LMWH (Enoxaparin, {Lovenox}) – inhibits Xa more than IIa due to the size of the molecule, in a ratio of 2:1 to 4:1 with minimal effect on aPTT. Monitoring is not required because weight based therapy produces consistent levels of anti-coagulation.

Fondaparinux – is a LMWH that activates antithrombin so only Xa is inhibited.

HIT – Heparin Induced Thrombocytopenia – Heparin binds to Platelet Factor 4 (PF4) and becomes immunogenic (heparin acts as a hapten) with IgG, IgM or IgA antibodies. The Fc portion of the Heparin/PF4/IgG binds to a Fc repector on platelets. This leads to the activation of platelets, the formation of platelet microparticles and blood clots, resulting in the thrombocytopenia. The drop in platelets occurs ~10days after exposure to heparin. Clinical findings include: drop in platelets >50 percent 5-10days after initiation of unfractionated heparin or LMWH, thrombosis if present is the most serious finding.

Danaparoid – considered a LMWH however is chemically distinct from heparin, has different protein binding properties, and thus has little cross reactivity to heparin. Used in heparin intolerant patients with HIT.

Apixaban {Eliquis}, Rivaroxaban {Xeralto} – Xa inhibitors.

Dabigatran {Pradaxa} – IIa (Thrombin) inhibitor.

Question 4

Antiphospholipid Syndrome

Answer 4

Clinical suspician when:

• *1. Unexplained venous or arterial thrombus especially in young adults.**
• *2. Adverse events related to pregnancy**, including fetal death after 10 weeks gestation, premature birth due to severe preeclampsia or placental insufficiency, or multiple embryonic losses (<10 weeks gestation).
• *3. Unexplained thrombcytopenia or prolonged aPTT.**

A systemic autoimmune disease also raises suspicion especially with SLE (Systemic Lupus Erythematosus).

INVESTIGATIO]
L(H)/Immun] Anticardiolipin antibody (ELISA)
Anti-beta2-glycoprotein (GP) 1 (ELISA)
Lupus Anticoagulant (LA).

Question 5

Diapedesis

Leukocyte Extravasation

Answer 5

Chemoattraction – rolling adhesion – tight adhesion – transmigration

Leukocyte extravasation occurs at the post-capillary venules where hemodynamic sheer forces are minimised.

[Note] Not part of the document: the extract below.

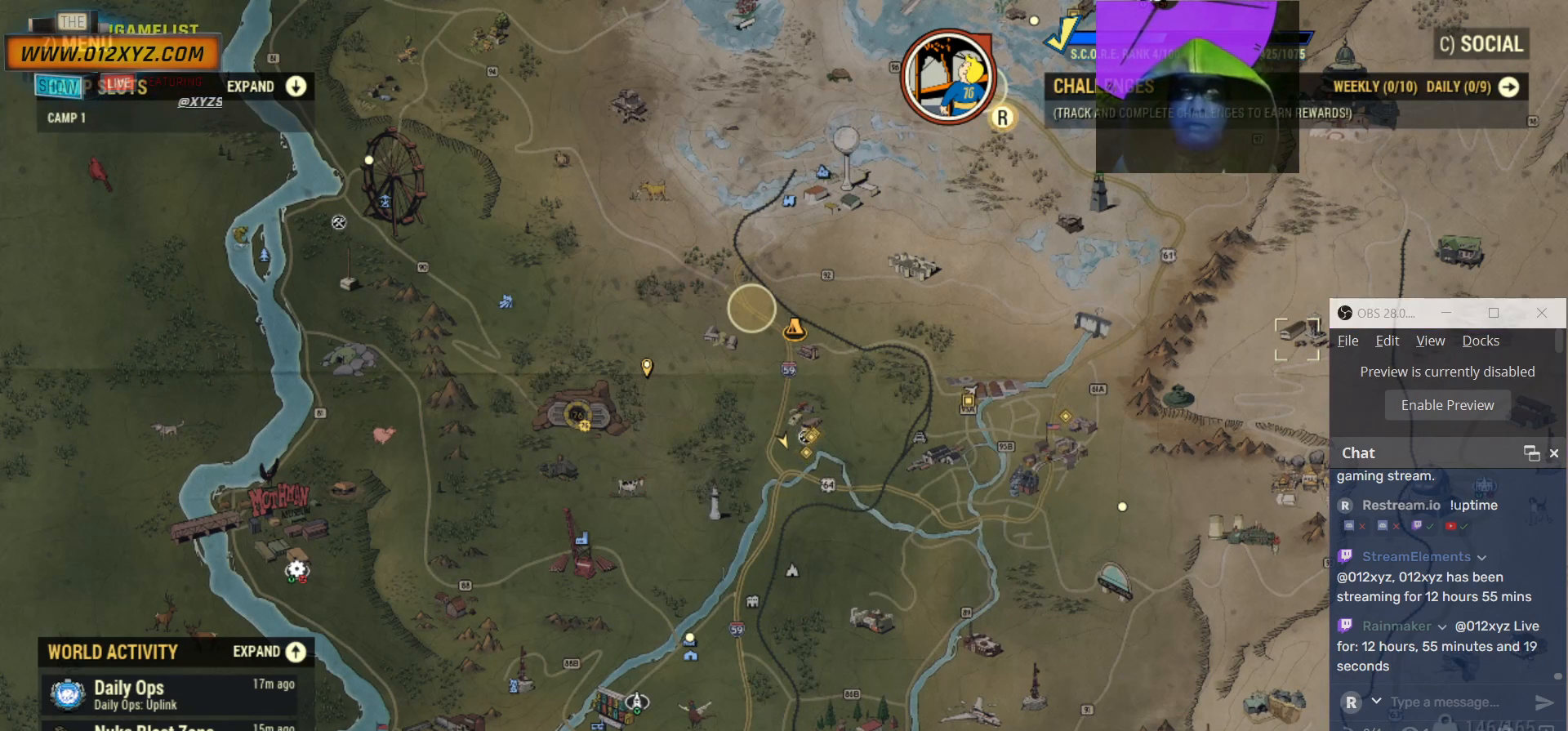
{"keys": [], "mouse": [], "events": []}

Macrophases release cytokines activating endothelial cells. P-Selectins are brought to the surface of the endothelial cells. Leukocyte glycoproteins bind to P-Selectins. Leukocyte Integrins are activated and bind to endothelial glycoproteins causing them to be converted from a low affinity state to a high affinity state. Leukocyte changes the cytoskeleton to allow for movement through the endothelial cells.

• *Chemoattraction**
• *TNFalpha, IL-1.**

Macrophages release chemokines TNFalpha, IL-1. TNFalpha, IL-1 cause endothelial cells to bring P-Selectins on their surface from stored granules, and leukocytes are localized to the released chemokines.

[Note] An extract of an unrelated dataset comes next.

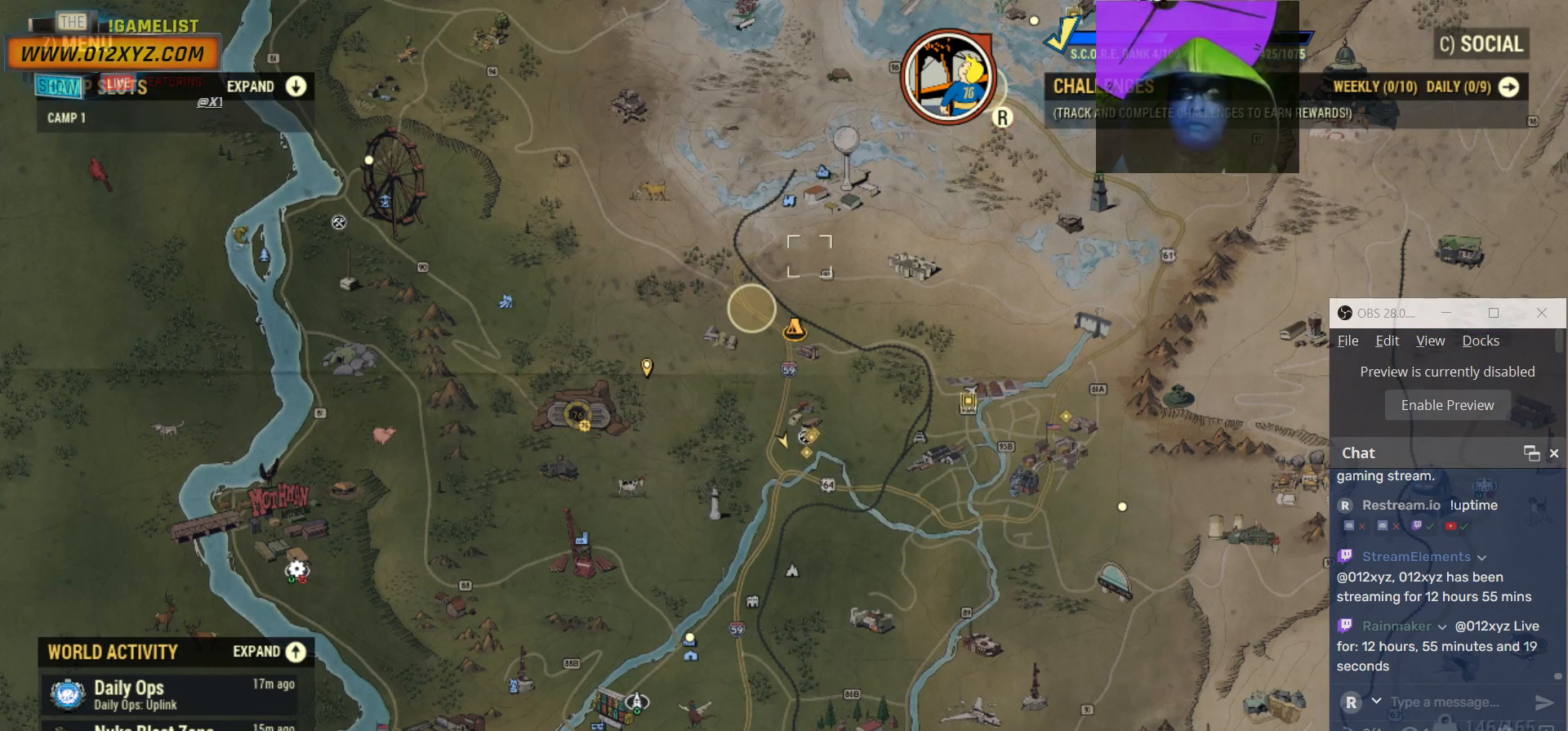
{"keys": [], "mouse": [], "events": []}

Note: P-Selectins and vWF are stored in endothelial storage granules called Weibel-Palade bodies relased upon exposure to TNFalpha.

• *Rolling Adhesion**
• *Glycoprotein on leukocyte binds to P-Selectin on endothelial cells.**

Like velco, PSGL-1 on the leukocytes bind to P-Selectins on the surface of the endothelium with marginal affinity. PSGL-1 (P-Selectin Glycoprotein Ligand-1).

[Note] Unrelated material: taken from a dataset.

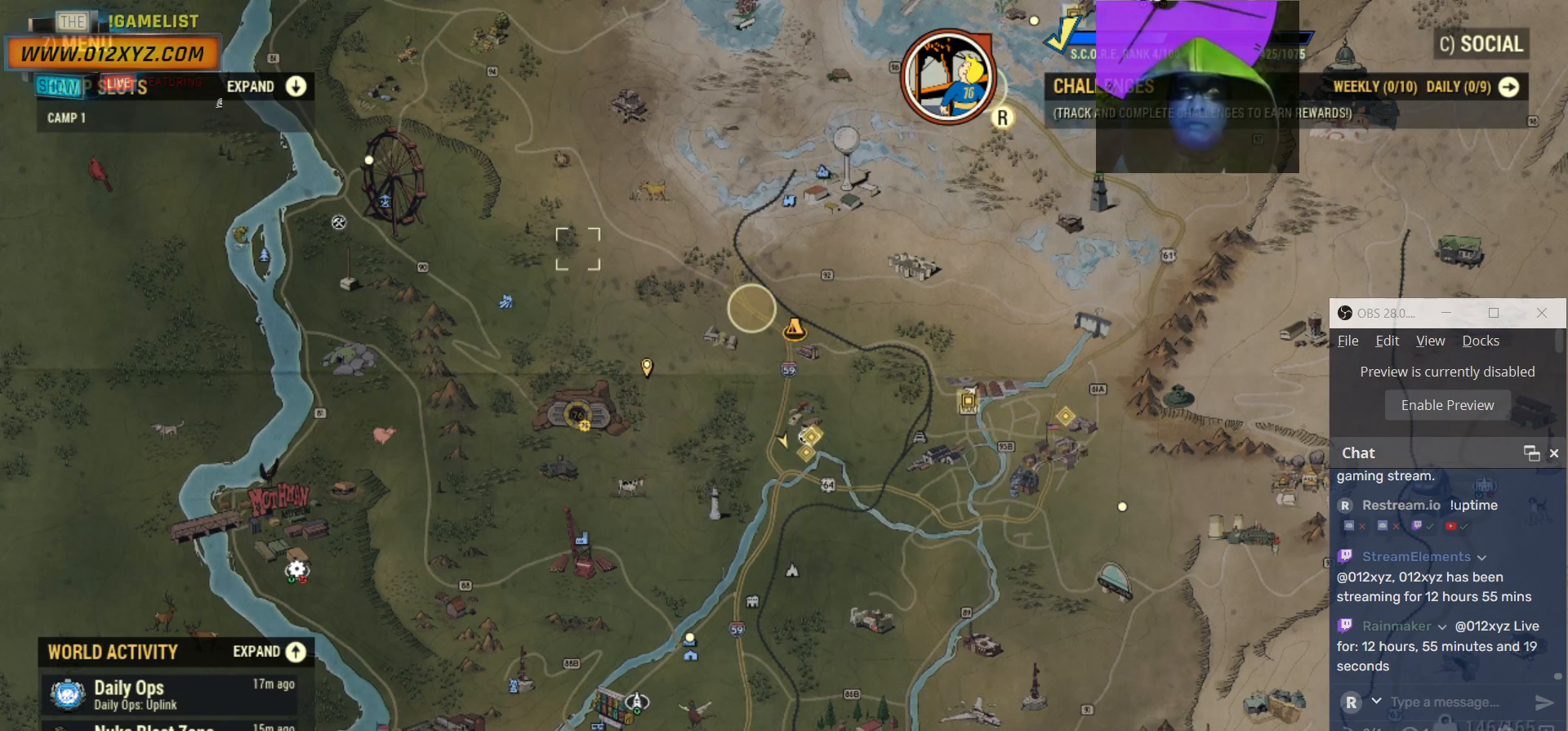
{"keys": [], "mouse": [], "events": []}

Note: Selectins are CAMs (Cell Adhesion Molecules) made of lectins, a cell adhesion protein that binds to carbohydrates. Three classes of Selectins are L(Leukocyte)-Selectin, P(Platelet, Endothelial,Leukoytes)-Selectin, and E(Endothelial)-Selectin.

• *Tight Adhesion**
• *Integrins on leukocyte binds to glycoprotein on endothelial cell.**

Integrin ligands (ITGAM, LFA1) on leukocyte binds to ICAM (glycoprotein) and VCAM (glycoprotein) on endothelial cells. Leukocytes are activated through juxtacrine signalling, binding of integrin to ICAM/VCAM, and chemokines, changing Integrin from a low affinity state to a high affinity state. This immobilizes the leukocyte despite sheer forces in the blood.

Note: ITGAM, also called Mac-1, (Integrin Alpha M), LFA1 (Lymphocyte function-associated antigen 1), ICAM (InterCellular Adhesion Molecule – glycoprotein) and VCAM (Vascular Cell Adhesion Molecule)

Note: Integrins are transmembrane receptors that create cell-cell and cell-ECM bridges causing intracellular signalling. Ligands for integrins are collagen, fibronectin, vitronectin, and laminin.

• *Transmigration**
• *Cytoskeleton changes** in the leukocyte and pseudopodia allow the leucocyte to be pulled through the endothelial gaps with the help of PECAM proteins.